A survey for Nottingham University's School of Politics found just one person in 20 saying they trusted tabloid journalists to tell the truth, and a rise in those saying they trusted lawmakers, the first since 2006. It was conducted immediately after Parliament's Culture Committee called News Corp. Chief Executive Officer Rupert Murdoch and his son James in July to explain hacking at the News of the World tabloid.

The July 4 revelation that the newspaper hacked a murdered girl's voicemail forced its closure and led to high-level resignations from the company and the abandonment of its bid for British Sky Broadcasting Group. By contrast, it offered lawmakers the chance to fight back against the press after years of defending themselves over scandals including their expenses.

"Trust in journalists -- both broadsheet and tabloid -- is down by around a quarter," Nottingham academics Jonathan Rose and Cees van der Eijk wrote in an analysis of the figures. "If trust in newspaper journalists and the police has fallen, there has been a remarkable resurgence in trust for politicians. Whatever the partisan effect of the scandal, the political class as a whole appears to have benefited from it."

That's a turnaround from polling data published yesterday by the Committee on Standards in Public Life covering the years 2004 to 2010 that showed decreases in those saying they trusted elected lawmakers. That report also showed increases in the number of people saying they trusted both tabloid and broadsheet journalists to tell the truth.

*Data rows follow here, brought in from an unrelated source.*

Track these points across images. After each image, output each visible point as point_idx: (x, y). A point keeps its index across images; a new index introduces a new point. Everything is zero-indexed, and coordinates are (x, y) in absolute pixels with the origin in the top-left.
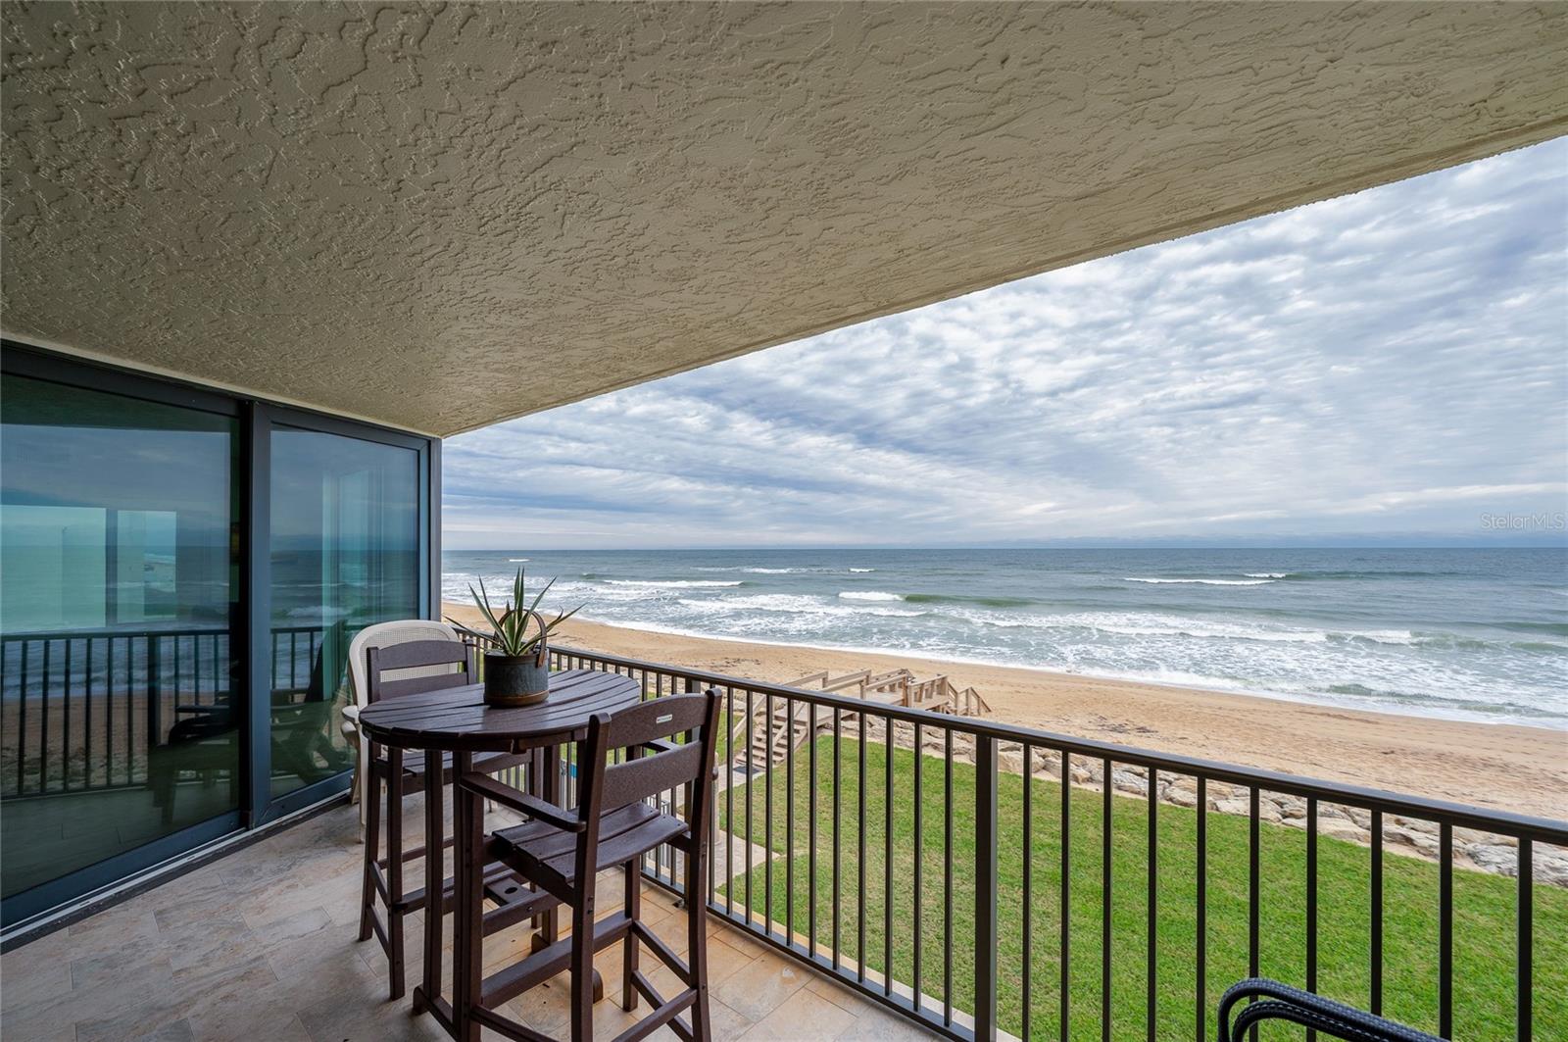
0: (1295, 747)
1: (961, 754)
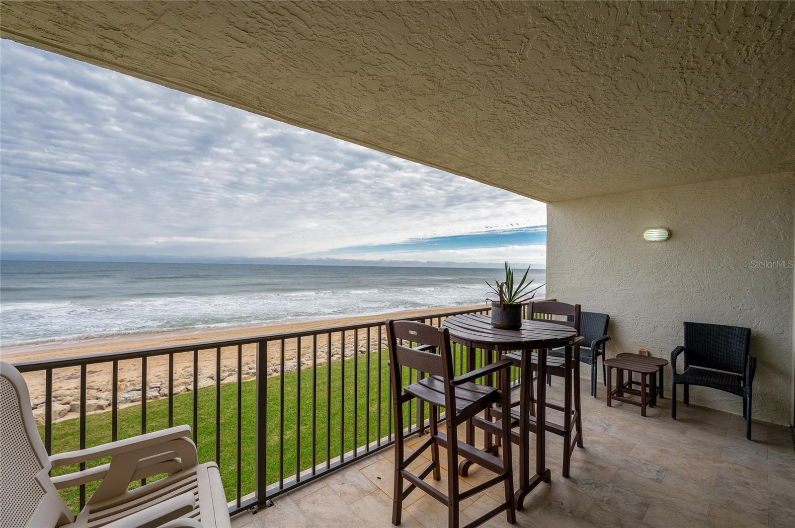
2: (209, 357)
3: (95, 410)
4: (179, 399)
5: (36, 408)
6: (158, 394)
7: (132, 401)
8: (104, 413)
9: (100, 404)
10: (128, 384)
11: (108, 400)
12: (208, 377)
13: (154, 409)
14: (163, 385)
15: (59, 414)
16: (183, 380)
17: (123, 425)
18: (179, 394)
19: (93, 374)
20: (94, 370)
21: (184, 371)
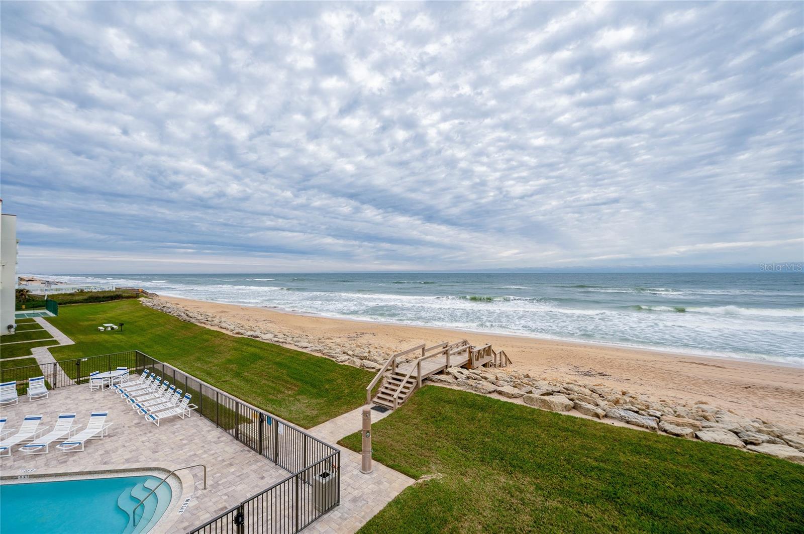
0: (693, 384)
1: (516, 397)
2: (737, 398)
3: (593, 416)
4: (683, 444)
5: (552, 395)
6: (656, 426)
7: (628, 422)
8: (600, 423)
9: (597, 412)
10: (628, 400)
11: (605, 411)
12: (730, 430)
13: (650, 443)
14: (664, 417)
15: (566, 407)
16: (691, 421)
17: (616, 445)
18: (683, 438)
19: (603, 377)
20: (604, 373)
21: (697, 406)
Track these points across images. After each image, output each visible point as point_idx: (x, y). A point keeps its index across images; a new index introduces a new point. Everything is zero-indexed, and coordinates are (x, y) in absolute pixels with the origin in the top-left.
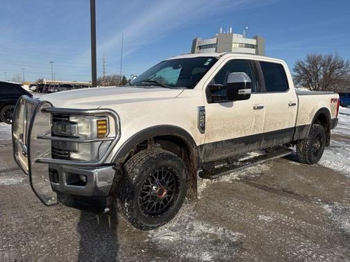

"It may be that the rise in confidence in journalists is linked to their perceived role in exposing the expenses scandal," the committee wrote. The body acts as an adviser to the government. Its figures aren't directly comparable with the Nottingham study.

According to Rupert Murdoch, this lost of trust wasn't what he hoped to achieve with his newspapers. When he appeared before the committee on July 19, describing it as "the most humble day of my life," he talked about his pride in his father, the journalist Keith Murdoch, who exposed army incompetence during World War I. "He, just before he died, bought a small paper, specifically in his will saying that he was giving me the chance to do good," Murdoch said.

YouGov interviewed 2,551 adults online Nov. 15-20, 2010, for the standards committee and 2,012 adults July 15-16 for Nottingham University.